The district will only pay $9 million of the project cost, with the state funding the other 70 percent. WLS will cover its part of the cost with funds from a bond issue that passed in August 2013, Hissong said.

The project started off with the school board looking at installing new heating and air conditioning and doing routine maintenance on the K-12 building, including roof repairs and repaving parking lots. Hissong said those improvements alone were estimated between $7 and $9 million.

“For about the same investment we would do locally to raise a bond issue to fix just what we needed fixed, we could completely renovate and renew our school,” Hissong said.

The project will gut most of the school in six phases and is scheduled to last until the spring of 2017.

The first phase of the project will add a new state-of-the-art science wing for high school students and a new elementary wing for preschool, kindergarten and first-grade students, Hissong said.

After those spaces are finished, students will migrate around the school while crews are renovating other areas.

The project will add 22,000 square feet for instruction and expand the size of all the district’s classrooms. Building codes have changed since the school was built 25 years ago and its current classrooms are now considered undersized.

The new classrooms will also have new virtual smartboards and other new technologies, Hissong said.

“They are going to have an updated learning environment,” he said.

The district is also changing the main entrance, cafeteria, gym and playground area.

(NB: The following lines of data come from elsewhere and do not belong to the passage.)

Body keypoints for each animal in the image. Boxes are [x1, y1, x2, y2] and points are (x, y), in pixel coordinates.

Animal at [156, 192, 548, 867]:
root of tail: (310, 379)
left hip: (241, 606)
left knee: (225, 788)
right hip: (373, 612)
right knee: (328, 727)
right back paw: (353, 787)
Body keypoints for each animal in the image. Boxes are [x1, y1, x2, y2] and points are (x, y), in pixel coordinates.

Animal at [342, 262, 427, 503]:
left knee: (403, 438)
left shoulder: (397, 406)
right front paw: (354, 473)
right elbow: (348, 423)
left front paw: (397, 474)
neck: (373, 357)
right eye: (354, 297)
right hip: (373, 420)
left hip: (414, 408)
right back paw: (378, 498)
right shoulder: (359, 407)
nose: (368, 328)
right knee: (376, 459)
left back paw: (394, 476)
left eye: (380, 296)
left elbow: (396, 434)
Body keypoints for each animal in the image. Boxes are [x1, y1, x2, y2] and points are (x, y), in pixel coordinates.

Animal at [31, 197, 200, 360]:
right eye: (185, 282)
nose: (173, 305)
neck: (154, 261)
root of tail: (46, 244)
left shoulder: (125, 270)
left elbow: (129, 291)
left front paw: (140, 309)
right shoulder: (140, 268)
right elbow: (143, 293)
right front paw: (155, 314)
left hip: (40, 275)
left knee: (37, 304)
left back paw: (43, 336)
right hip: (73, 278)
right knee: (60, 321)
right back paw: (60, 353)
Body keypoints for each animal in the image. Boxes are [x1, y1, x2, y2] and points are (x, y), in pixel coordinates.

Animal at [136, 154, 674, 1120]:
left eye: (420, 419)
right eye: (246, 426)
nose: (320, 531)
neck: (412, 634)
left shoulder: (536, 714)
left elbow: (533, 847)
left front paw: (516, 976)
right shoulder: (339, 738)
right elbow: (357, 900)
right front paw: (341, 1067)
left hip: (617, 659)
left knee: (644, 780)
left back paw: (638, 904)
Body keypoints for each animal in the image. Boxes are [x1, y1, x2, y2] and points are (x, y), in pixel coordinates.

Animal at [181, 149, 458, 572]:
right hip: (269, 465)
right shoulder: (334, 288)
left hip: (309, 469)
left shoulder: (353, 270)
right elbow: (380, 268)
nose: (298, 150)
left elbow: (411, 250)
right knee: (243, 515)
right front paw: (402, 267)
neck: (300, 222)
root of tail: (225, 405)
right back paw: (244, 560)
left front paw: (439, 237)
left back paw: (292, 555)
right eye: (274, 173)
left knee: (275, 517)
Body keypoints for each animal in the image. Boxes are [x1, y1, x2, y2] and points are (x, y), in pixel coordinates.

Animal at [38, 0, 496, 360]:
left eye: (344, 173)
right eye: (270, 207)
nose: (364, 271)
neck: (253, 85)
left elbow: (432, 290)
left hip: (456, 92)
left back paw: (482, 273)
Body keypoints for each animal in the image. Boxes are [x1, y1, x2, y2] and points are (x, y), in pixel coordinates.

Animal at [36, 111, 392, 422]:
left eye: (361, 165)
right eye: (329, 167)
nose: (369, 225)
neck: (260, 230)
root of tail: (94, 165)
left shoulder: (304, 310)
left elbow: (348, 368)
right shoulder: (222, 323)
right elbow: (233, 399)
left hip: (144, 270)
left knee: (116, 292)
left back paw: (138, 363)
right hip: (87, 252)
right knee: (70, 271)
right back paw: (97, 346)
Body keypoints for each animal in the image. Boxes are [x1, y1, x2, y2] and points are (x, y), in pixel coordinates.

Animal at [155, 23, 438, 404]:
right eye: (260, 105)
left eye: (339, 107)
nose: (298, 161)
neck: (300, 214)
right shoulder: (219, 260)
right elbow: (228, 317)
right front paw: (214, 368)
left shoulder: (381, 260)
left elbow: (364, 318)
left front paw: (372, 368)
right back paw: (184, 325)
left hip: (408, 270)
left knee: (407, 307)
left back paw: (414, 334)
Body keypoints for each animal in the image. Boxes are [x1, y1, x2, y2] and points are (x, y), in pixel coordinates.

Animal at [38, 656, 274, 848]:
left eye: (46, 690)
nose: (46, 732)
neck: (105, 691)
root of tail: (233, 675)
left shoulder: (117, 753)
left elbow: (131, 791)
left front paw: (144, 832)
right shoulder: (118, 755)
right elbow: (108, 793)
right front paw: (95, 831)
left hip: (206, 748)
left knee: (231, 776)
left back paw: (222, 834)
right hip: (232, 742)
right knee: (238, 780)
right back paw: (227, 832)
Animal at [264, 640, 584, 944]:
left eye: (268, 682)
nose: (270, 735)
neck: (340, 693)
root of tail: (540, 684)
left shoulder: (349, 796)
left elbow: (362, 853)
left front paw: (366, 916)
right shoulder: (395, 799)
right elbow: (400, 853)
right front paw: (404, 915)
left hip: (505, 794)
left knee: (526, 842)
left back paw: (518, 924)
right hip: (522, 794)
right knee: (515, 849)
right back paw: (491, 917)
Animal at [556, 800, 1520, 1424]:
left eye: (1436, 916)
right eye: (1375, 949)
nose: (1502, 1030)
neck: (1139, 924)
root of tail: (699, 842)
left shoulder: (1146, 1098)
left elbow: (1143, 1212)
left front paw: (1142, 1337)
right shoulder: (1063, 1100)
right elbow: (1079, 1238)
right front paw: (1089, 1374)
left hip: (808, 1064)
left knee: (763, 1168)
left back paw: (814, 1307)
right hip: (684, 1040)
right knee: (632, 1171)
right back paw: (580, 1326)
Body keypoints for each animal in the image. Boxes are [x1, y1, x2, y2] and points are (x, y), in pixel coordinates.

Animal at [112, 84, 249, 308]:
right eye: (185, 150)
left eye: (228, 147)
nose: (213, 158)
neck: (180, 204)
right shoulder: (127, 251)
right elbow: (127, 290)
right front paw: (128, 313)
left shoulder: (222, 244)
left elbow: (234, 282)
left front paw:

Hissong said he hopes the new cafeteria will allow the school to condense its lunch schedule. Students currently are served continuously from 10:30 a.m.-1 p.m. in the a building that has 1,250 students.

“The goal is to compress that down, change some serving lines and change that format,” Hissong said.

Ben Bowden is a senior at the school and said he is disappointed he won’t be able to enjoy the new renovations, but is happy his younger brother’s education will benefit from the changes.

“This gives him an opportunity to advance his learning but at the same time he gets to enjoy just everything being new,” Bowden said.

Weather delayed the start of construction twice already. The school plans to have an official ground-breaking ceremony April 22.